Time to rest

Corrado Assenza

INGREDIENTS

For 4 people

24 g of Caffè Sicilia citron marmalade
120 g of green tea jelly
200 g of cooked Venere black rice
100 g of jasmine jelly
16 g of sautéed Venere black rice

Green tea jelly
125 g of water
25 g of sugar
62 g of wheat starch
3 g of green tea powder (Matcha)

For the Venere black rice
200 g of Venere black rice
700 g of water for cooking
7 g of whole sea salt
10 g of Furgintini extra virgin oil
80 g of Caffè Sicilia Noto almond cream

For the jasmine jelly
125 g of water
30 g of jasmine syrup
5 g of apricot blossom water
5 g of wheat starch

 

METHOD

Green tea jelly
Dissolve the green tea powder completely in water at room temperature.
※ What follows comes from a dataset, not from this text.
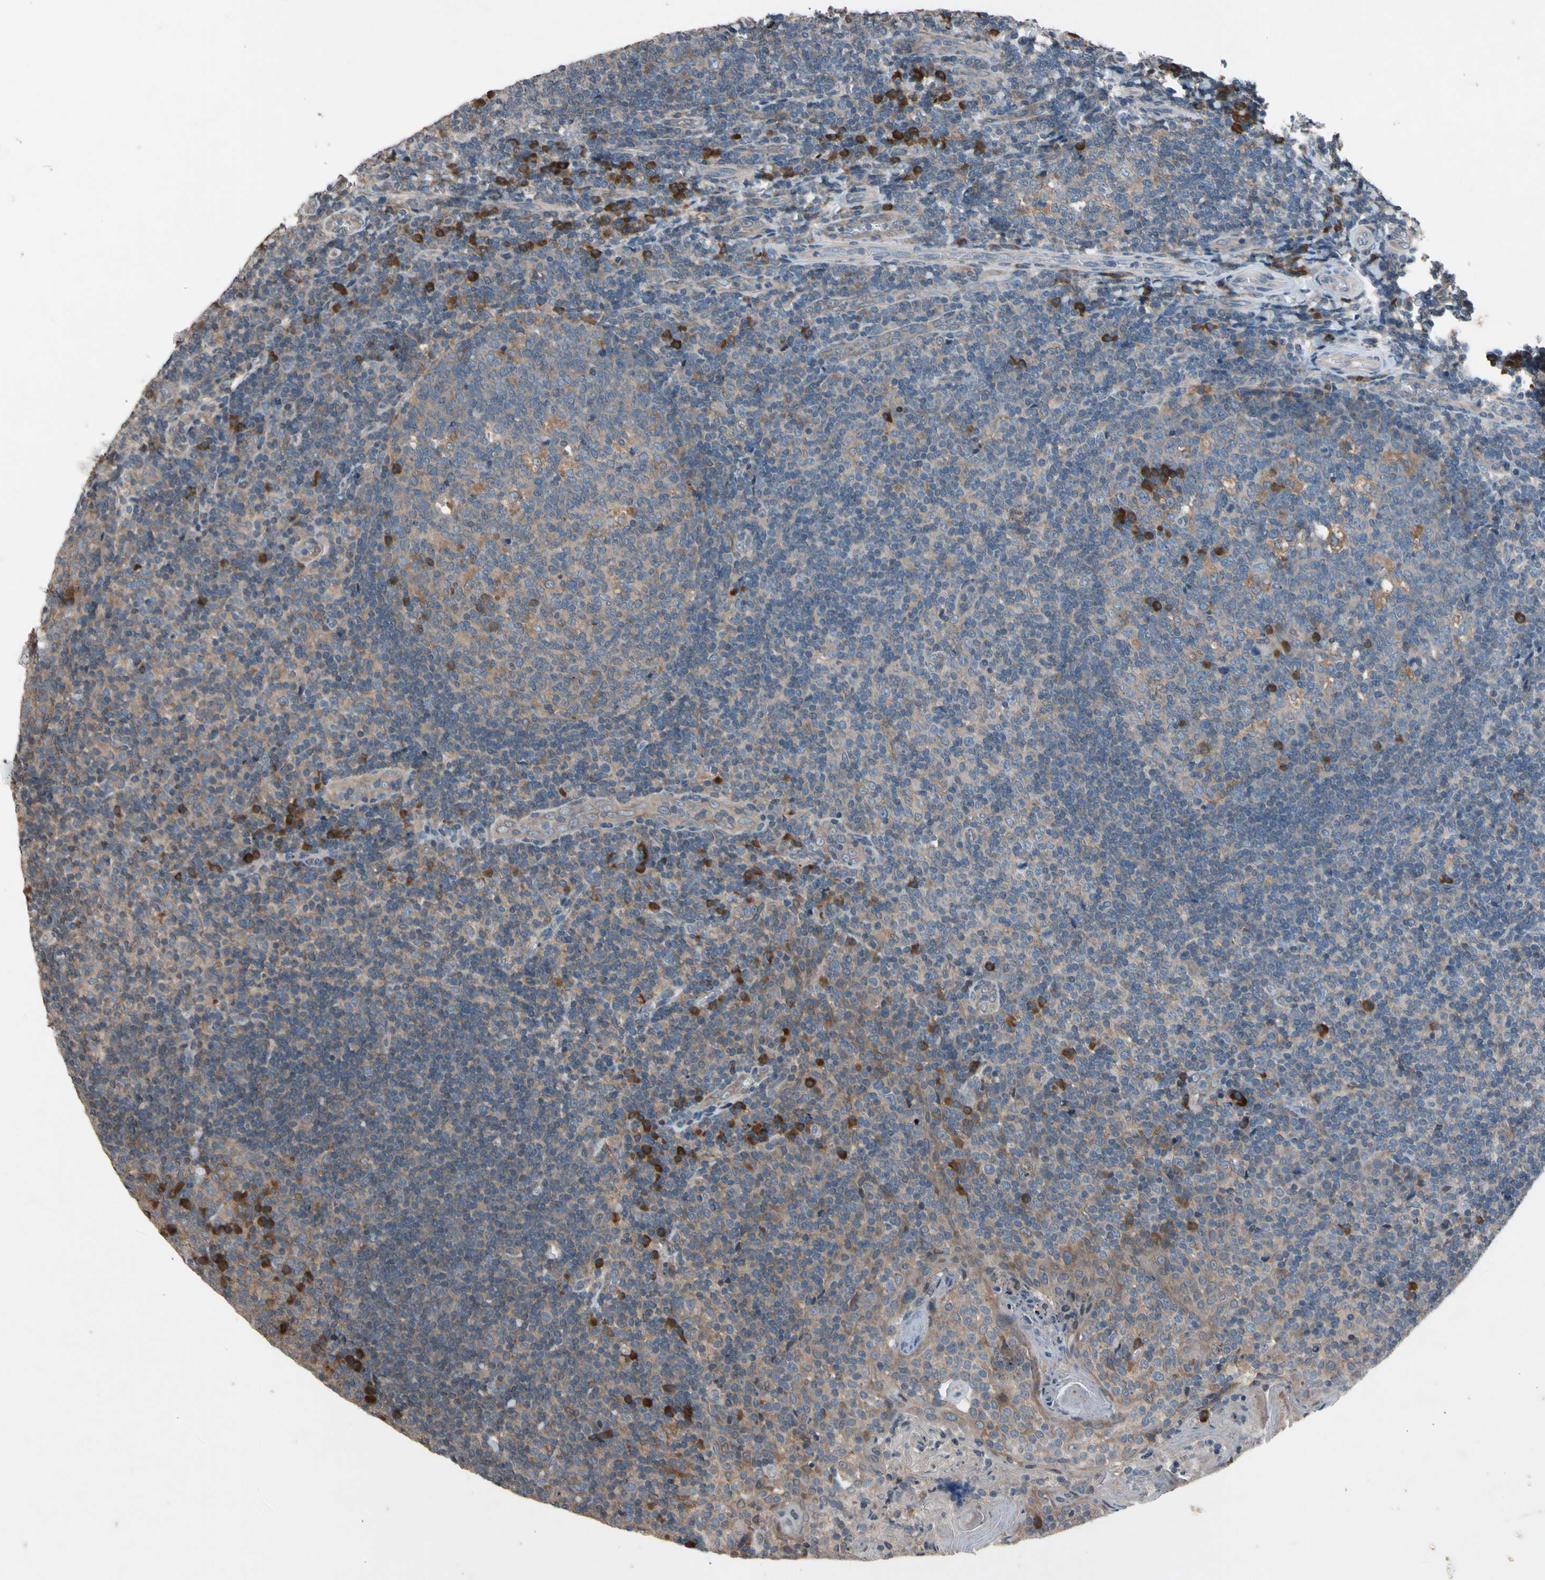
{"staining": {"intensity": "weak", "quantity": ">75%", "location": "cytoplasmic/membranous"}, "tissue": "tonsil", "cell_type": "Germinal center cells", "image_type": "normal", "snomed": [{"axis": "morphology", "description": "Normal tissue, NOS"}, {"axis": "topography", "description": "Tonsil"}], "caption": "IHC (DAB (3,3'-diaminobenzidine)) staining of normal tonsil demonstrates weak cytoplasmic/membranous protein staining in about >75% of germinal center cells.", "gene": "PRDX4", "patient": {"sex": "male", "age": 17}}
Add the other ingredients and mix thoroughly while cold. Heat over a medium heat, stirring all the time, and boil. Keep stirring, take off the heat and pour into a container immersed in water and ice. Stir frequently to avoid the formation of a film on the top. When cooled to 30°C, place the covered container in the fridge for at least three hours.

For the Venere black rice
Cook the rice in boiling water until still firm. Drain off the cooking water and place it in a pan on a low heat to keep it hot. Pour the extra virgin oil into an aluminium sauté pan and warm it. Add the drained rice and coat it in the oil, without frying. Continue cooking the rice over a quite high heat, adding a ladle of the warm cooking water every now and then. Add the almond cream and stir, leaving the liquid to reduce but not too much. Cool as quickly as possible, taking the rice out of the pan and placing it in a cold place. Stir occasionally.

For the jasmine jelly
Mix the other ingredients and mix thoroughly while cold. Heat over a medium heat, stirring all the time, and boil. Keep stirring, take off the heat and pour into a container immersed in water and ice. Stir frequently to avoid the formation of a film on the top. When cooled to 30°C, place the covered container in the fridge for at least three hours.

Garnish
Place 6 g of Caffè Sicilia citron marmalade in the bottom of glass or another tall, slender container and place 30 of green tea jelly on top of it. Cover it with 50 g of rice and then add 20 g of jasmine jelly. Decorate with 3 g of sautéed rice on the candid jelly.